There is nothing in North America like his buildings, which were inspired by the fantasy structures of Antoni Gaudi in Barcelona, Victor Horta in Belgium and the ornamental Paris Metro entrances of Hector Guimard. They can be seen in the movie “Breathless” as Richard Gere steals a car parked nearby in an alleyway. Soon Hal Ashby will film a high-tech cocaine party in them in “Eight Million Ways to Die.”

O’Neill’s plan was to dwell in his backyard secret garden and extend it toward the passing public, replacing the old house with a huge art nouveau pleasure dome, an 11,000-square-foot Baked Alaska-shaped, tourist-attracting, lumpy landmark of sinuously shaped art nouveau frosting with round- and oval-shaped rooms. He thought the planning of it would take, again, a year. This time it took five because he’d developed cancer of the esophagus. He sublet his gallery, scaled down his plan for the house to 7,500 square feet and underwent surgery, radiation and constant chemotherapy.

He never complained.

His architect, Don Ramos, a health nut, told him to take vitamins and eat natural foods.

“You don’t have a lease on life,” O’Neill joked. “I might outlive you.”

He did. Ramos, hanging upside down in a gym apparatus, fell and broke his neck, fatally.

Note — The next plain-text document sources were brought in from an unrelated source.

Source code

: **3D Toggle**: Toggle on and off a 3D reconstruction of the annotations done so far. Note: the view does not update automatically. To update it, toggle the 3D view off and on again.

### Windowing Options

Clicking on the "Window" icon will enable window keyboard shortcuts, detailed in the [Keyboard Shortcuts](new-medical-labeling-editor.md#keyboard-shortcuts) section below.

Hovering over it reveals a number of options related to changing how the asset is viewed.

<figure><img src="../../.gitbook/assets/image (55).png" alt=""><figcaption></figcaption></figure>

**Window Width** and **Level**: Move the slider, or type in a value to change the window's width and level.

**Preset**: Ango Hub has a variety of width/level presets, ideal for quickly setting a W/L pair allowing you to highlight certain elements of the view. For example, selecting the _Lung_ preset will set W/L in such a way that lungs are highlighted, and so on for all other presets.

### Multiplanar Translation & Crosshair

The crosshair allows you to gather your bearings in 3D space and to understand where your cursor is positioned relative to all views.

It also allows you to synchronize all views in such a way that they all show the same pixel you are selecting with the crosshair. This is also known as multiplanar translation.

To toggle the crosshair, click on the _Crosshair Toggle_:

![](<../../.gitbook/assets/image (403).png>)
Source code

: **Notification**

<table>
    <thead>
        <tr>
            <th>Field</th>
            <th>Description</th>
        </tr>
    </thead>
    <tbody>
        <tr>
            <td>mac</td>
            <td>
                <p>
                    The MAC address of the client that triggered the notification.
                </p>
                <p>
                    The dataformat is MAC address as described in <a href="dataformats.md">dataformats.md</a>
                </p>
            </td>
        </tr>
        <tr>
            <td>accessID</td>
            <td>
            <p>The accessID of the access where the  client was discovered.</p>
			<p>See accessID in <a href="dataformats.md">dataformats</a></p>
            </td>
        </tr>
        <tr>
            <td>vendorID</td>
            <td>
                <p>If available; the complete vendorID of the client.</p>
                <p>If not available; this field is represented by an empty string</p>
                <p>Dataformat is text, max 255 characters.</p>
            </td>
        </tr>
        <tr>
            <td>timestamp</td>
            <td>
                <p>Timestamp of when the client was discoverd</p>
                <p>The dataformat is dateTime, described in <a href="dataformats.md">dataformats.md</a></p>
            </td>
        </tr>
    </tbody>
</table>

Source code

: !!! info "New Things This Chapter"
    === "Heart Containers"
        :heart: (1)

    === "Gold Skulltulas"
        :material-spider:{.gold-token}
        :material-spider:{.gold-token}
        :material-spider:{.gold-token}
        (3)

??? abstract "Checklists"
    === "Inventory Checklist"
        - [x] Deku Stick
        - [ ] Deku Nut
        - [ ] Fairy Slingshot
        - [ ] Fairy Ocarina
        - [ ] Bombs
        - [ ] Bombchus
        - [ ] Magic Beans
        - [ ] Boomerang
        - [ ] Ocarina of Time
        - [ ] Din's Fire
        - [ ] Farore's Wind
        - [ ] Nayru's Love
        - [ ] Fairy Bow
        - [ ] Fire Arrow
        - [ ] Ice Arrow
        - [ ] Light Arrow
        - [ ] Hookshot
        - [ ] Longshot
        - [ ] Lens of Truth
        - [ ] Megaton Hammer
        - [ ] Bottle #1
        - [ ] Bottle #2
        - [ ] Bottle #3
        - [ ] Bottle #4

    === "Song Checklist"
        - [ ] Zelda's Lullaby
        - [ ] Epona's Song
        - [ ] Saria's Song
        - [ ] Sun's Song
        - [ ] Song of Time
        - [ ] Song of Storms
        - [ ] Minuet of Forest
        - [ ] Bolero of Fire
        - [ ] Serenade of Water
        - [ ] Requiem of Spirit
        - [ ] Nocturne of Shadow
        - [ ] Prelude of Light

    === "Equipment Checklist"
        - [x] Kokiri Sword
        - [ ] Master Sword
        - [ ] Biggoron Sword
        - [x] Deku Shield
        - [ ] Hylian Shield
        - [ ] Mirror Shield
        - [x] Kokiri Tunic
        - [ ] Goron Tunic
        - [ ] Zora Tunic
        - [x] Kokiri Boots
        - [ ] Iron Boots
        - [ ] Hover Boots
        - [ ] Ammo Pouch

O’Neill stretched the year his doctor gave him to 3 1/2. In March, when he checked into Good Samaritan Hospital the last time, his new architect, Tom Oswalt, showed him his freshly issued building permit. A week later, Don O’Neill died, at 58, on St. Patrick’s Day.

A few weeks ago, Sandra O’Neill, 42, watched a bulldozer raze the old house and start digging the foundation of his four-bedroom, four-bath, 12-skylight melting dream house in which she plans to live the rest of her life, remembering him.